A study by Chen, Huang, Yu, Lin, Ling, and Tang (2002) looking at occupational stress
and other socio-psychological factors and work-related injuries among off-shore oil
platform workers found that perceived stress related to management problems and
relationships with other were significantly related to work-place injuries in the previous
year. A study looking at nursing professionals found that work-related injuries as well as
withdrawal behaviors e.g. turnover and absenteeism are a significant problem in terms of
occupational stress and occupational injury due to the high stress and responsibility
associated with this job (Hemingway and Smith, 1999). It seems that if a positive
43 relationship exists between occupational stress and occupational injury then the addition
of gendered stressors would only add to the injuries workers face on the job.
I chose to use Cooper, Sloan and Williams’ OSI model for a number of reasons.
C.L. Cooper’s psychometric tools are widely recognized and utilized by researchers
internationally. The OSI model appealed to me because it incorporates the home and work components of stress. Working women face a number of dilemmas when they leave their home and family responsibilities to work in a traditionally and historically male
industry. In some cases they are accused of abandoning their socially constructed
domestic duties when in reality they need to support themselves and their family and
working as a construction laborer provides them with the opportunity to make a decent
living. My analysis suggests that it is difficult to separate the gendered psychosocial
dimensions of stress from the male dominated occupations. Moreover, it suggests that
gender is embedded in all the dimensions of occupational stress wherever women work in
traditionally male occupations and that the construction work culture must feminize to a
certain extent.
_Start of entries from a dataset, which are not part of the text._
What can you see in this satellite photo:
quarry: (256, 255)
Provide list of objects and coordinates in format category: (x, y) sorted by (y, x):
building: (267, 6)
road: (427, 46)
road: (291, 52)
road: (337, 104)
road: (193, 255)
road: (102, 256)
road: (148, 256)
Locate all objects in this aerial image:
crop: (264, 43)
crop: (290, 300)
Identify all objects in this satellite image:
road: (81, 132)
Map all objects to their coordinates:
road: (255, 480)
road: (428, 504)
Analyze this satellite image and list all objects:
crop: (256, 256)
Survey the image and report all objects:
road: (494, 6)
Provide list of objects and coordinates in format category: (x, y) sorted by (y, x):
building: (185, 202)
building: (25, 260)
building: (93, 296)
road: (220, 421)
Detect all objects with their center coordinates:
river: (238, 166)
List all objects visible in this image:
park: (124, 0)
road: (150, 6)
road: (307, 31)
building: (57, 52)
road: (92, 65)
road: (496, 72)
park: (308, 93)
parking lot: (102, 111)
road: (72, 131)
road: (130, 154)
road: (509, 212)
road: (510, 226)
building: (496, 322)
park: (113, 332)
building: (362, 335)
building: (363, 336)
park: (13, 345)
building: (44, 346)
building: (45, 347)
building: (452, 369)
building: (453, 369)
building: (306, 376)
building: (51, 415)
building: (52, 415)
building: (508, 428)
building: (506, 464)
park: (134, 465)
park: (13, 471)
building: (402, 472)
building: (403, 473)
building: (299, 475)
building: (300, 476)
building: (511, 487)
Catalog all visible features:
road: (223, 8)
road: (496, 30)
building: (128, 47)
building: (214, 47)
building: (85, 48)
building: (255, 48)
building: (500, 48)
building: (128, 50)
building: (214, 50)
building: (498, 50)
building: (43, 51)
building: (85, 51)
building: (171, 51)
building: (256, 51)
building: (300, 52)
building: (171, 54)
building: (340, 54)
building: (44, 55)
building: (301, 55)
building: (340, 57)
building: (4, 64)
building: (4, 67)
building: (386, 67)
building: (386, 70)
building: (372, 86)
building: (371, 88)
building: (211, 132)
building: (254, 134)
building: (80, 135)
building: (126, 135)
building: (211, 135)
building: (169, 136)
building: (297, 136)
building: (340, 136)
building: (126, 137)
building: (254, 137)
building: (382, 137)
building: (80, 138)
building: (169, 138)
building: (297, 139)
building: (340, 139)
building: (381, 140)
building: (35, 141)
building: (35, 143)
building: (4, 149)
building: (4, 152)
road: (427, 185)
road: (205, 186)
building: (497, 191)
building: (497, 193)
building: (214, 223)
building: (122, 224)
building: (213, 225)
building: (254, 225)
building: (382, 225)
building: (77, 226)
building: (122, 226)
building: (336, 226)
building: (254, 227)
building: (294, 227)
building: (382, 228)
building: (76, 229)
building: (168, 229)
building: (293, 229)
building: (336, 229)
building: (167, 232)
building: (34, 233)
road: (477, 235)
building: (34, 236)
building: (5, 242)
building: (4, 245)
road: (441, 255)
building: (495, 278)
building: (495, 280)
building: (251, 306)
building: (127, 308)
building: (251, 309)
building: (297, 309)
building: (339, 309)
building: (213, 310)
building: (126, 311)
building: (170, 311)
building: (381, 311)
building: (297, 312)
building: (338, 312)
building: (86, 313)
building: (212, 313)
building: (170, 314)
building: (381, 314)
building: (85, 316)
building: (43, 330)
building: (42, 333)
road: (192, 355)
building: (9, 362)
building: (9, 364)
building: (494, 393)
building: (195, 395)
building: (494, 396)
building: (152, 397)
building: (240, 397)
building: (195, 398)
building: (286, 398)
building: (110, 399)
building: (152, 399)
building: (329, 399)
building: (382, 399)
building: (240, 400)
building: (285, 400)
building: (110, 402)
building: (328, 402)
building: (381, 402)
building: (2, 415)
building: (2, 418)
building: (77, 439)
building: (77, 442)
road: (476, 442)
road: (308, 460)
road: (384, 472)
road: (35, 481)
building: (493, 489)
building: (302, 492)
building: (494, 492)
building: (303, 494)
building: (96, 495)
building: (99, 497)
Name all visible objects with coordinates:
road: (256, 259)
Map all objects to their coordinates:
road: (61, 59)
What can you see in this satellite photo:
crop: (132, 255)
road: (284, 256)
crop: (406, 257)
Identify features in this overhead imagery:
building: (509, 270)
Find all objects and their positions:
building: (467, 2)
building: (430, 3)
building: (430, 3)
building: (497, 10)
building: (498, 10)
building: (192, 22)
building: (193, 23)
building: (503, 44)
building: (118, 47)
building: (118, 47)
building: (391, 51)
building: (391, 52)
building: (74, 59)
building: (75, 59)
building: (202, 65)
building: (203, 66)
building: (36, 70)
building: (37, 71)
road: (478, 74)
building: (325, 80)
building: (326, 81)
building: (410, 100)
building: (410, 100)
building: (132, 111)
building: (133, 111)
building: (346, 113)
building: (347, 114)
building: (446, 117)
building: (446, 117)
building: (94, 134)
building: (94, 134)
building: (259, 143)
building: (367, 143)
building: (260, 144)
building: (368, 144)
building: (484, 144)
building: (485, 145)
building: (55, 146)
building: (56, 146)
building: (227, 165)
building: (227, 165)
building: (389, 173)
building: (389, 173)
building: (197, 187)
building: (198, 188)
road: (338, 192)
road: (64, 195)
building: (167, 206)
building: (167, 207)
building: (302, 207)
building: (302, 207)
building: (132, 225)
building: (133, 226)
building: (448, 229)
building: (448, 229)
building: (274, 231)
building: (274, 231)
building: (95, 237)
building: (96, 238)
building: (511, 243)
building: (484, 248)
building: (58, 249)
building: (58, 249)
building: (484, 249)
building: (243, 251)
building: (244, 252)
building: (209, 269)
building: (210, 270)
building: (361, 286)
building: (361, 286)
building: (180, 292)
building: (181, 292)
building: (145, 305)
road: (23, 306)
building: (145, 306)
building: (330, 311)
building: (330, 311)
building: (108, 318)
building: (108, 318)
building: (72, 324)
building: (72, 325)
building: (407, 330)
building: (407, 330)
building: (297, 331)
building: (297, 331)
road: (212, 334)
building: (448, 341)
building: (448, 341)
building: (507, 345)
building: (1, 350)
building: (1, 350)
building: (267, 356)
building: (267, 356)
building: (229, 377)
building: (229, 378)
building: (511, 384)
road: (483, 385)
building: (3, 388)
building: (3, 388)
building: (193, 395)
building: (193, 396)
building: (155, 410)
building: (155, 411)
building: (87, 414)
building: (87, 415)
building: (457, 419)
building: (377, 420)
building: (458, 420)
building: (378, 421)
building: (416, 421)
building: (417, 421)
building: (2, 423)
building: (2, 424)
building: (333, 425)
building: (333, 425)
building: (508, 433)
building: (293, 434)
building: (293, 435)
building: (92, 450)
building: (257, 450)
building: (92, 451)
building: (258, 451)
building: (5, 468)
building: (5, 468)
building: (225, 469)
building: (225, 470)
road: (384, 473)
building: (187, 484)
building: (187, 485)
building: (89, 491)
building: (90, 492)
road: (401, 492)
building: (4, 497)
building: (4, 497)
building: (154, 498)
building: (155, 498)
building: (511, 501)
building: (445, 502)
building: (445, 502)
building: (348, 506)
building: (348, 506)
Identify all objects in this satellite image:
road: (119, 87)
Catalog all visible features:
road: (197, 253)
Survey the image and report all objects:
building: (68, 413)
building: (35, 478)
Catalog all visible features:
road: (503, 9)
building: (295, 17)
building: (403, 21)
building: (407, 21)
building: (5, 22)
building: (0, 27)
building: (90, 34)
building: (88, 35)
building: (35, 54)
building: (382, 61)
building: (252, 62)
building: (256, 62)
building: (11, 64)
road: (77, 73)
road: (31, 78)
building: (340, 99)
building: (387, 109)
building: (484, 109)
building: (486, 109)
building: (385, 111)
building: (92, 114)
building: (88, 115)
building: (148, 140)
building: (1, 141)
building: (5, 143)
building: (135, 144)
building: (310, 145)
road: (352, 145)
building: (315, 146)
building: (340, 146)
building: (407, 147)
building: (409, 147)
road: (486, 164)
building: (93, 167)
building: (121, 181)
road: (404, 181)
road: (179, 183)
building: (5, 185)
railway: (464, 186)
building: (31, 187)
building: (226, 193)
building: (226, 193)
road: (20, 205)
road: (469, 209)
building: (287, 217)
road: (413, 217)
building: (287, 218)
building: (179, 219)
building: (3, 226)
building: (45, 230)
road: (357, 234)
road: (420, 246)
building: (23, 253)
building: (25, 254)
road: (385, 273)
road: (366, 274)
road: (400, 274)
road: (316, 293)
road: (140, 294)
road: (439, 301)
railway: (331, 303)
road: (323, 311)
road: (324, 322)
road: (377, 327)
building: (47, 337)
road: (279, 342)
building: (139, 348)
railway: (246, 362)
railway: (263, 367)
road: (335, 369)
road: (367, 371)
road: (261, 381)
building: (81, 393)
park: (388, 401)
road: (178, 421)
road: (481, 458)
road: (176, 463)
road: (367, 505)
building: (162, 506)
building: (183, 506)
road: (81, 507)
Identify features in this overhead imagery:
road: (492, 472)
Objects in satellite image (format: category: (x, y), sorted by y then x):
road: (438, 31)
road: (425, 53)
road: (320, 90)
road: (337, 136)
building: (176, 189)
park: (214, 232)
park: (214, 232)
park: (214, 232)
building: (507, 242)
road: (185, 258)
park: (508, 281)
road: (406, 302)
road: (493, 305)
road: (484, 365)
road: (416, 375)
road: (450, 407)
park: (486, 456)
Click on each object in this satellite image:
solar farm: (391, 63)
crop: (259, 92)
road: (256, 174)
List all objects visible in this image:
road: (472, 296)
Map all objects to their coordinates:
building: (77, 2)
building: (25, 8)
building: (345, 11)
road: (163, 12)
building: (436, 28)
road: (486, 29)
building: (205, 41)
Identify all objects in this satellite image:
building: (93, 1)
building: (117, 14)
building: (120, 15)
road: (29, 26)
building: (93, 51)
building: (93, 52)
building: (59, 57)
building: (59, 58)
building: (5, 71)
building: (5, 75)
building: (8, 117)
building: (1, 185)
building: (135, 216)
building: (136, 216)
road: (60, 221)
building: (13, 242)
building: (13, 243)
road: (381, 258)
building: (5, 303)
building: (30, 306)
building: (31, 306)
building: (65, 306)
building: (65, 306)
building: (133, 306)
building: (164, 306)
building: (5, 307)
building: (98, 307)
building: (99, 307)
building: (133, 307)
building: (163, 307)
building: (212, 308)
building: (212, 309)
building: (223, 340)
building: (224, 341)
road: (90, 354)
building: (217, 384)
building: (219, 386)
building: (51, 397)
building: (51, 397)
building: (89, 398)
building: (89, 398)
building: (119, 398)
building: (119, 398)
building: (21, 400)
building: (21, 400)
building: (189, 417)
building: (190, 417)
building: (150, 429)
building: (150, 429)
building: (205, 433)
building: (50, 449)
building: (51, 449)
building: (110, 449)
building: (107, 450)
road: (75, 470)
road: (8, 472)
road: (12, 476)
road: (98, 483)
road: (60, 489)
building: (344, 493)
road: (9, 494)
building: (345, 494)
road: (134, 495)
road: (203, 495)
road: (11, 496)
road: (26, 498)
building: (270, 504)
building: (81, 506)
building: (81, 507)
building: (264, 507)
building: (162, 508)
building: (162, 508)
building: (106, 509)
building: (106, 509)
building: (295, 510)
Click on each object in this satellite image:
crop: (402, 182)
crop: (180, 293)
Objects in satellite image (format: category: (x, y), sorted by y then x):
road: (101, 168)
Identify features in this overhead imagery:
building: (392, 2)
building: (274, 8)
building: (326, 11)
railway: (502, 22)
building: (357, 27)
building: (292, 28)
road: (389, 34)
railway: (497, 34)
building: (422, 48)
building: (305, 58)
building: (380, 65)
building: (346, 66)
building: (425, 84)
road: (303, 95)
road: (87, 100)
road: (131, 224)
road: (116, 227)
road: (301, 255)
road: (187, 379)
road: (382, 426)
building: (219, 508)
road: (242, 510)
The availability of gender sensitivity training, equal pay and job status,
properly fitting safety clothing and equipment as well adjustments to interpersonal
interactions must occur to improve the safety and health of all workers in this industry.
This study is challenged with a few limitations. First, the small sample size (n=9)
does not provide a sufficient representation of the working woman’s gendered
experiences in male cultured work places. Another limitation is that the interviews I
analyzed were collected for a slightly different research purpose. Even though the
interviewer did not ask the women specific questions on gendered stressors I was still
able to underline gender as a key dimension of the stressors, and this indicates that gender
44 and stress are inseparable when looking at female workers in traditionally male
occupations. A third limitation is the application of Cooper, Sloan and Williams’s
psychometrically supported OSI model to a secondary qualitative data set. This
conceptual approach may not have been the best test of a standardized instrument such as
the OSI model.
For this research I have argued that gendered stressors can not be extracted from
the general stress associated with certain occupations. I have also suggested that gendered
stressors are more apparent in some occupational sources of stressors than others. While
this research can not definitively say that women in traditionally male bastioned
occupations are at a higher risk for injuries due to gender-related stressors there is good
reason to believe both from previous research and the evidence provided in this paper that women are experiencing an excess of stressors affecting their work performance and potentially heightening their risk for injury. If in fact these gendered psychosocial stressors are causing additional occupational stressors for workers then future research should be able to find that women who are experiencing greater rates of injuries and illnesses are also experiencing greater levels of gendered stress.